## TASK DESCRIPTION
Can you put the lines below into a Markdown table with two columns, Row and Line, numbering each row and leaving out any blank lines?

>> Start

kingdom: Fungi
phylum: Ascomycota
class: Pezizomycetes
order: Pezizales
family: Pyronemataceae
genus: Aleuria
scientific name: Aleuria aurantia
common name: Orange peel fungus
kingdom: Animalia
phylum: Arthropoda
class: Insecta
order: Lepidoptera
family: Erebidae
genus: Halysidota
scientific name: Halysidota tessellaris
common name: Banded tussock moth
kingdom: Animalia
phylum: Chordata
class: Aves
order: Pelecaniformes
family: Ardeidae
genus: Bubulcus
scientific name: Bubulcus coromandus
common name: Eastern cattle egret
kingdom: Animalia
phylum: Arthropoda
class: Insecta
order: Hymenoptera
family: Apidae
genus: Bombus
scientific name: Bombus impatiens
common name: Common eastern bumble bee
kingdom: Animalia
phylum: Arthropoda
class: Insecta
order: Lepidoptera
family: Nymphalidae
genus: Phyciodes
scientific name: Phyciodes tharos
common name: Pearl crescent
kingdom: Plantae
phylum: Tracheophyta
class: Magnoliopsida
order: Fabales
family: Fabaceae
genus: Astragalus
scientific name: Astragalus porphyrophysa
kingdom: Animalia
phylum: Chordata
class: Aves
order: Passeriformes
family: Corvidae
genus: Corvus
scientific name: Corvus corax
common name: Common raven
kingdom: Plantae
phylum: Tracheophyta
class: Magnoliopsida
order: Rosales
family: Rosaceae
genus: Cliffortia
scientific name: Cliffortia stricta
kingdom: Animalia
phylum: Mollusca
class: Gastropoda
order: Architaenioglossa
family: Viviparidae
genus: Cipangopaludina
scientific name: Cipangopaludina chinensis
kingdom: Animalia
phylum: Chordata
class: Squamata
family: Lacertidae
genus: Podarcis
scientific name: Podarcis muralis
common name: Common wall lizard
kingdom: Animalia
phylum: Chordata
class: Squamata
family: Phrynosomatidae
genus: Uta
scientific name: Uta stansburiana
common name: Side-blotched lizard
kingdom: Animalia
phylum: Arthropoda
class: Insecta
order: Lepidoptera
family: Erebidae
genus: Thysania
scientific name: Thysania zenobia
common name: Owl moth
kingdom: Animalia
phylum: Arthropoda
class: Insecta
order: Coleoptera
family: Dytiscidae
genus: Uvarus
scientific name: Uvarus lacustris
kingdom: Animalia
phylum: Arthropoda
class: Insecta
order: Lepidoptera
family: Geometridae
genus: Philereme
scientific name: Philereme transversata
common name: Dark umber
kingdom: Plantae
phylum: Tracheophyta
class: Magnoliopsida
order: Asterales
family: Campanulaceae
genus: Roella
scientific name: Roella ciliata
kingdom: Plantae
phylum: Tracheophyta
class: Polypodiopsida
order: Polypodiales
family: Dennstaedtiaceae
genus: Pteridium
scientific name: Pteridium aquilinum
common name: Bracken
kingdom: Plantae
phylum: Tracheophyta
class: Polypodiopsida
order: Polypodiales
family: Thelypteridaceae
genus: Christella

>> End

## WRITTEN SOLUTION
| Row | Line |
|---|---|
| 1 | kingdom: Fungi |
| 2 | phylum: Ascomycota |
| 3 | class: Pezizomycetes |
| 4 | order: Pezizales |
| 5 | family: Pyronemataceae |
| 6 | genus: Aleuria |
| 7 | scientific name: Aleuria aurantia |
| 8 | common name: Orange peel fungus |
| 9 | kingdom: Animalia |
| 10 | phylum: Arthropoda |
| 11 | class: Insecta |
| 12 | order: Lepidoptera |
| 13 | family: Erebidae |
| 14 | genus: Halysidota |
| 15 | scientific name: Halysidota tessellaris |
| 16 | common name: Banded tussock moth |
| 17 | kingdom: Animalia |
| 18 | phylum: Chordata |
| 19 | class: Aves |
| 20 | order: Pelecaniformes |
| 21 | family: Ardeidae |
| 22 | genus: Bubulcus |
| 23 | scientific name: Bubulcus coromandus |
| 24 | common name: Eastern cattle egret |
| 25 | kingdom: Animalia |
| 26 | phylum: Arthropoda |
| 27 | class: Insecta |
| 28 | order: Hymenoptera |
| 29 | family: Apidae |
| 30 | genus: Bombus |
| 31 | scientific name: Bombus impatiens |
| 32 | common name: Common eastern bumble bee |
| 33 | kingdom: Animalia |
| 34 | phylum: Arthropoda |
| 35 | class: Insecta |
| 36 | order: Lepidoptera |
| 37 | family: Nymphalidae |
| 38 | genus: Phyciodes |
| 39 | scientific name: Phyciodes tharos |
| 40 | common name: Pearl crescent |
| 41 | kingdom: Plantae |
| 42 | phylum: Tracheophyta |
| 43 | class: Magnoliopsida |
| 44 | order: Fabales |
| 45 | family: Fabaceae |
| 46 | genus: Astragalus |
| 47 | scientific name: Astragalus porphyrophysa |
| 48 | kingdom: Animalia |
| 49 | phylum: Chordata |
| 50 | class: Aves |
| 51 | order: Passeriformes |
| 52 | family: Corvidae |
| 53 | genus: Corvus |
| 54 | scientific name: Corvus corax |
| 55 | common name: Common raven |
| 56 | kingdom: Plantae |
| 57 | phylum: Tracheophyta |
| 58 | class: Magnoliopsida |
| 59 | order: Rosales |
| 60 | family: Rosaceae |
| 61 | genus: Cliffortia |
| 62 | scientific name: Cliffortia stricta |
| 63 | kingdom: Animalia |
| 64 | phylum: Mollusca |
| 65 | class: Gastropoda |
| 66 | order: Architaenioglossa |
| 67 | family: Viviparidae |
| 68 | genus: Cipangopaludina |
| 69 | scientific name: Cipangopaludina chinensis |
| 70 | kingdom: Animalia |
| 71 | phylum: Chordata |
| 72 | class: Squamata |
| 73 | family: Lacertidae |
| 74 | genus: Podarcis |
| 75 | scientific name: Podarcis muralis |
| 76 | common name: Common wall lizard |
| 77 | kingdom: Animalia |
| 78 | phylum: Chordata |
| 79 | class: Squamata |
| 80 | family: Phrynosomatidae |
| 81 | genus: Uta |
| 82 | scientific name: Uta stansburiana |
| 83 | common name: Side-blotched lizard |
| 84 | kingdom: Animalia |
| 85 | phylum: Arthropoda |
| 86 | class: Insecta |
| 87 | order: Lepidoptera |
| 88 | family: Erebidae |
| 89 | genus: Thysania |
| 90 | scientific name: Thysania zenobia |
| 91 | common name: Owl moth |
| 92 | kingdom: Animalia |
| 93 | phylum: Arthropoda |
| 94 | class: Insecta |
| 95 | order: Coleoptera |
| 96 | family: Dytiscidae |
| 97 | genus: Uvarus |
| 98 | scientific name: Uvarus lacustris |
| 99 | kingdom: Animalia |
| 100 | phylum: Arthropoda |
| 101 | class: Insecta |
| 102 | order: Lepidoptera |
| 103 | family: Geometridae |
| 104 | genus: Philereme |
| 105 | scientific name: Philereme transversata |
| 106 | common name: Dark umber |
| 107 | kingdom: Plantae |
| 108 | phylum: Tracheophyta |
| 109 | class: Magnoliopsida |
| 110 | order: Asterales |
| 111 | family: Campanulaceae |
| 112 | genus: Roella |
| 113 | scientific name: Roella ciliata |
| 114 | kingdom: Plantae |
| 115 | phylum: Tracheophyta |
| 116 | class: Polypodiopsida |
| 117 | order: Polypodiales |
| 118 | family: Dennstaedtiaceae |
| 119 | genus: Pteridium |
| 120 | scientific name: Pteridium aquilinum |
| 121 | common name: Bracken |
| 122 | kingdom: Plantae |
| 123 | phylum: Tracheophyta |
| 124 | class: Polypodiopsida |
| 125 | order: Polypodiales |
| 126 | family: Thelypteridaceae |
| 127 | genus: Christella |